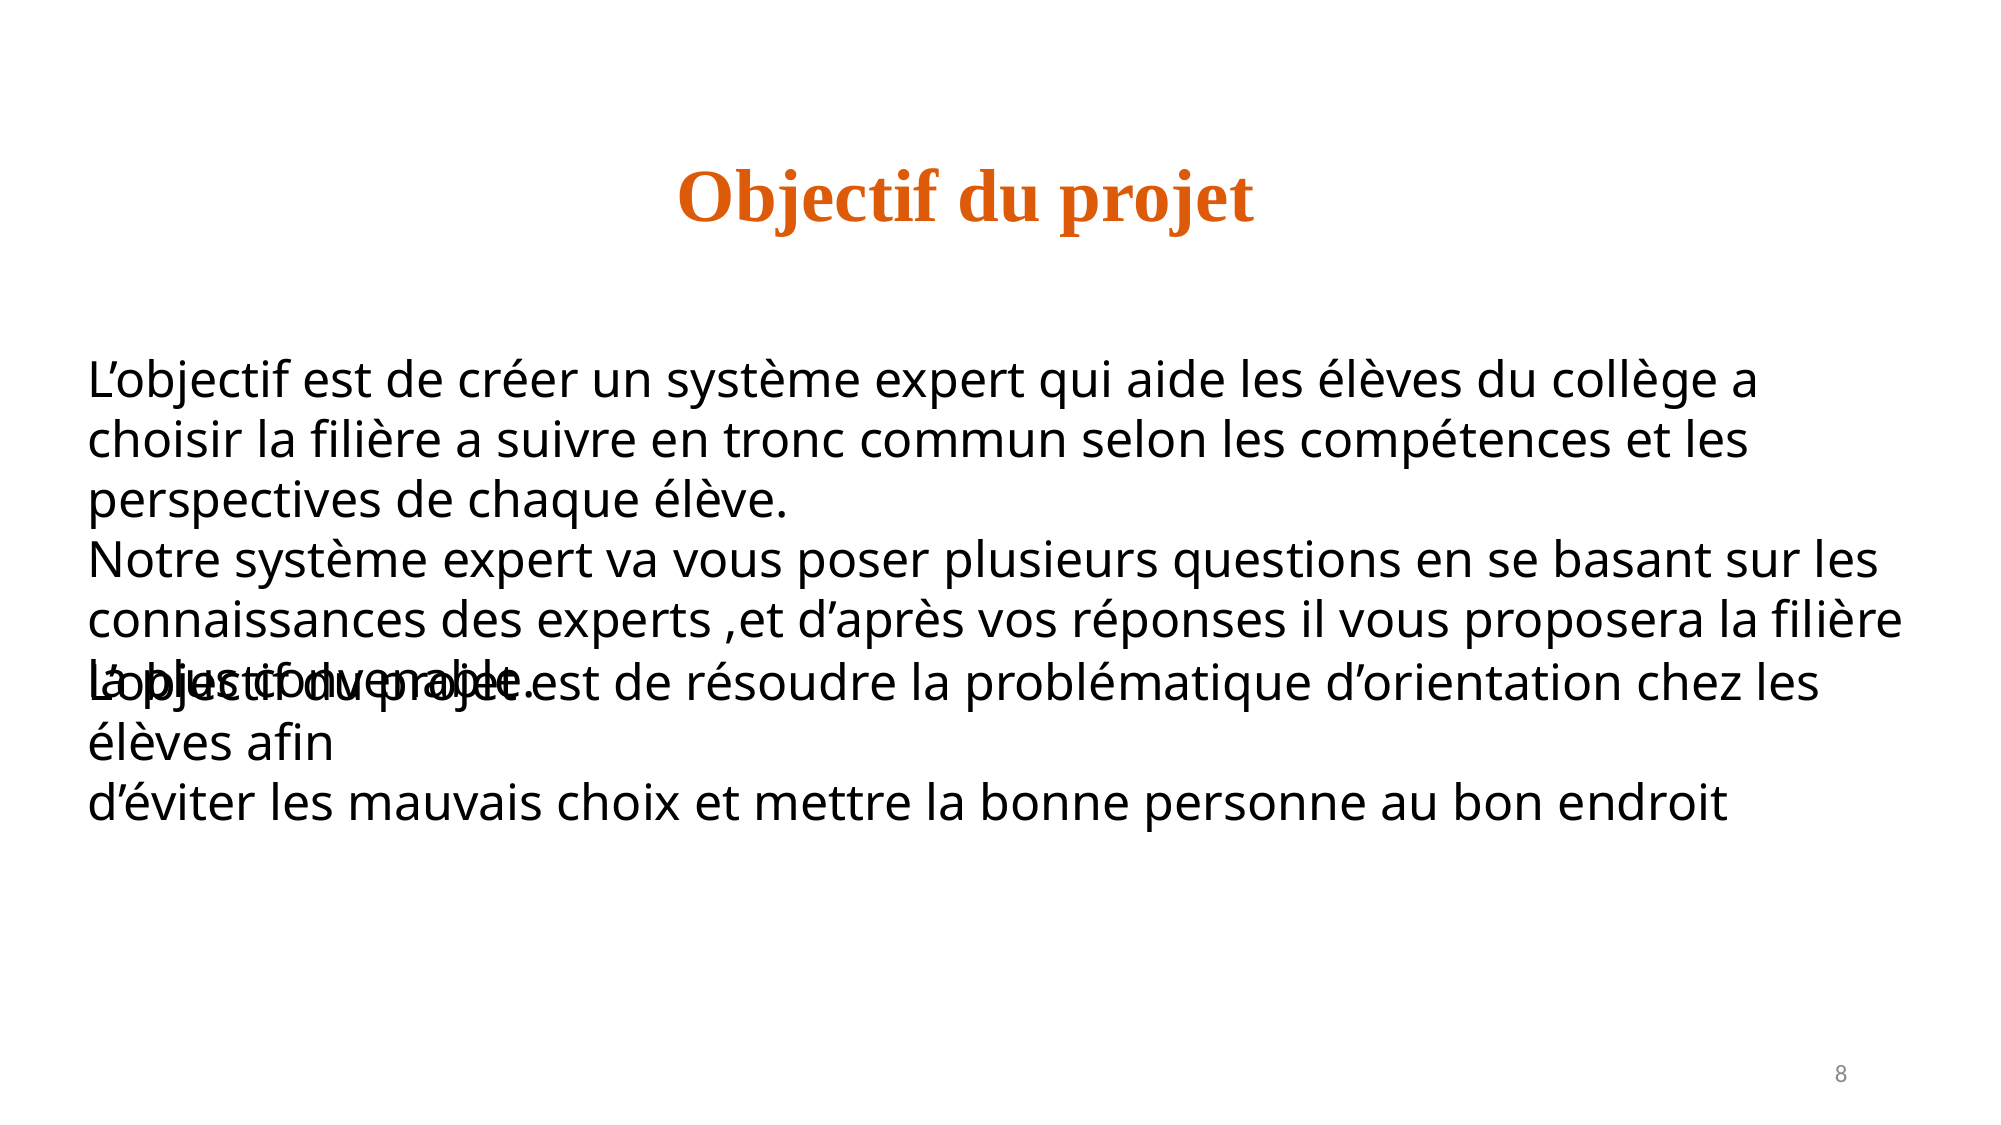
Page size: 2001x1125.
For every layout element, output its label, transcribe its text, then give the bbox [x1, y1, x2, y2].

text_box L’objectif est de créer un système expert qui aide les élèves du collège a choisir la filière a suivre en tronc commun selon les compétences et les perspectives de chaque élève. Notre système expert va vous poser plusieurs questions en se basant sur les connaissances des experts ,et d’après vos réponses il vous proposera la filière la plus convenable. [72, 340, 1924, 760]
text_box Objectif du projet [662, 139, 1270, 289]
slide_number 8 [1412, 1042, 1863, 1103]
text_box L’objectif du projet est de résoudre la problématique d’orientation chez les élèves afin d’éviter les mauvais choix et mettre la bonne personne au bon endroit [72, 643, 1883, 838]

### TASK DETAILS
Repeat the material above word for word; no images go in the copy.

### PROBLEM SOLUTION
Page size: 2001x1125.
For every layout element, output its label, transcribe its text, then give the bbox [x1, y1, x2, y2].

text_box L’objectif est de créer un système expert qui aide les élèves du collège a choisir la filière a suivre en tronc commun selon les compétences et les perspectives de chaque élève. Notre système expert va vous poser plusieurs questions en se basant sur les connaissances des experts ,et d’après vos réponses il vous proposera la filière la plus convenable. [72, 340, 1924, 760]
text_box Objectif du projet [662, 139, 1270, 289]
slide_number 8 [1412, 1042, 1863, 1103]
text_box L’objectif du projet est de résoudre la problématique d’orientation chez les élèves afin d’éviter les mauvais choix et mettre la bonne personne au bon endroit [72, 643, 1883, 838]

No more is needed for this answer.